A device from Traveler Cos. Inc. properly paid a phishing claim under its tort policy’s social engineering fraud coverage and refused to pay under the policy’s computer fraud coverage, which offered much higher limits, a federal district court has ruled.
In March 2021, a still-unidentified bad actor sent fraudulent invoices purporting to be from a vendor to the purchasing manager of Eagen, Minnesota-based SJ Computers LLC, instructing the company to make wire transfers to a bank account number different from the one the vendor had used in the past , according to Friday’s ruling by the U.S. District Court in Minneapolis i SJ Computers LLC v. Travelers Casualty and Surety Co. of America.
The bad actor then hacked into the purchasing manager̵
7;s email account and, impersonating him, forwarded the invoices to the company’s CEO for payment.The CEO left a message with the seller, and after his calls were not returned, authorized the payment and sent two wire transfers totaling $593,555.
After discovering the fraud, the company submitted a proof-of-loss statement seeking coverage under its tort policy’s social engineering coverage, which has an individual loss limit of $100,000, the ruling said. Travelers issued the company a check for $100,000, according to court documents.
Later, however, after apparently realizing it had up to a million-dollar one-time loss limit under its computer fraud coverage, it revised its claim and sought coverage under that provision, the ruling said.
After Travelers accepted coverage under social engineering coverage but refused it under computer fraud coverage, the company sued the insurer, charging it with breach of contract and breach of the duty of good faith and fair dealing.
The district court ruled in favor of the insurer, describing the company’s arguments for computer fraud coverage as ranging “from creative to desperate.”

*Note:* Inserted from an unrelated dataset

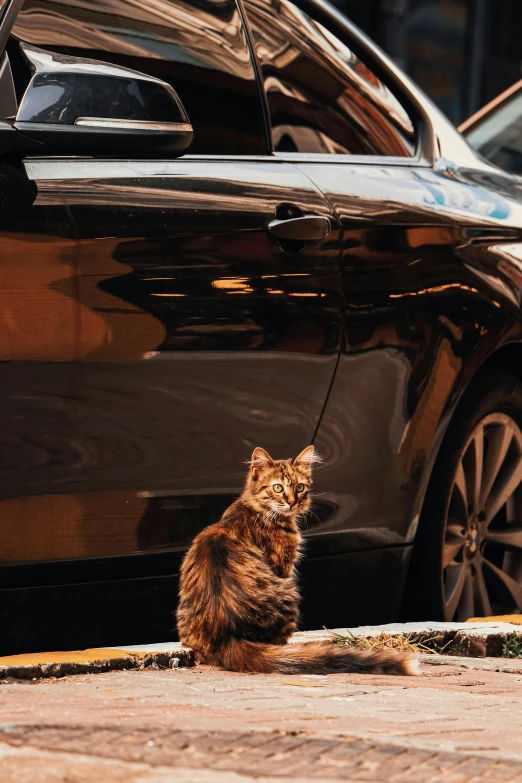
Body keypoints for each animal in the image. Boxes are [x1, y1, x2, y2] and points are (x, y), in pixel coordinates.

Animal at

“The policy clearly anticipates – and clearly addresses – the very situation that gave rise to SJ Computer’s loss, and the policy bends over backwards to clarify that this situation involves social engineering fraud, not computer fraud,” the ruling said.
The ruling adds that even if the company had suffered computer fraud and met all the requirements of the computer fraud insurance policy, an exclusion stating that the policy does not cover losses resulting from “falsified, altered or fraudulent” instructions would have excluded computer fraud coverage.
“SJ Computers is desperately trying to avoid this obvious conclusion and is trying, for reasons that elude the court, to prolong a trial it is destined to lose,” the ruling said, granting Travelers’ motion to dismiss the case.
Attorneys in the case did not respond to requests for comment.
In a comparable case, in July, the Illinois Department of Insurance filed a lawsuit against the entities Hartford Financial Services Group Inc. and Munich Reinsurance Co. in U.S. District Court in Chicago, seeking recovery of $3.98 million stolen in a phishing scheme that targeted two bankrupt auto insurance companies.
A status conference by telephone is set for September 27 in that case.